Bianchis Vermögen war damals im Rahmen der Ermittlungen konfisziert und alle seine Konten gesperrt worden. Er sollte keine Gelegenheit haben, während seiner Flucht an dieses Geld zu kommen. Es gehörte dem Staat.

Aber warum sollte ein Gangster ein zweistelliges Millionenvermögen und seine Familie für läppische acht Millionen sausen lassen und sich lebenslang auf die Flucht begeben? Das ergab keinen Sinn. Und wie lange konnte man mit acht Millionen untertauchen? Ein Vermögen war doppelt so schnell aufgebraucht, wenn man sich auf der Flucht befand. Bianchi war seit drei Jahren ein Geist. Entweder lebte er im Untergrund, oder er war längst tot, was viele vermuteten, auch seine Frau.
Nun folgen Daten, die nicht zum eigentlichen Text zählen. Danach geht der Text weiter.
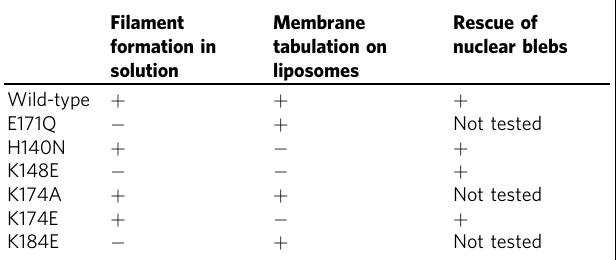
Table 2 Biochemical and functional analysis of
Fotos gab es so gut wie keine von diesem Phantom. Linda entdeckte lediglich drei Aufnahmen im Internet. Auf einem Bild war er im Taucheroutfit zu sehen, das zweite Foto zeigte ihn am Steuer einer Jacht, auf dem dritten Schnappschuss lehnte er mit stolzgeschwellter Brust an einem roten Ferrari. Linda vergrößerte das Foto mit der Jacht und studierte es mithilfe einer Lupe. Von dem Boot war leider kaum etwas zu erkennen, es war unmöglich, herauszufinden, um welchen Bootstyp es sich handeln könnte. Auch das Autokennzeichen des Ferrari war nicht auf dem Foto zu sehen.

Linda würde Bianchis Frau danach fragen, und auch, was es mit diesem Ferrari auf sich hatte. Hatte ihm der Wagen gehört? Und wenn ja, wo war er geblieben?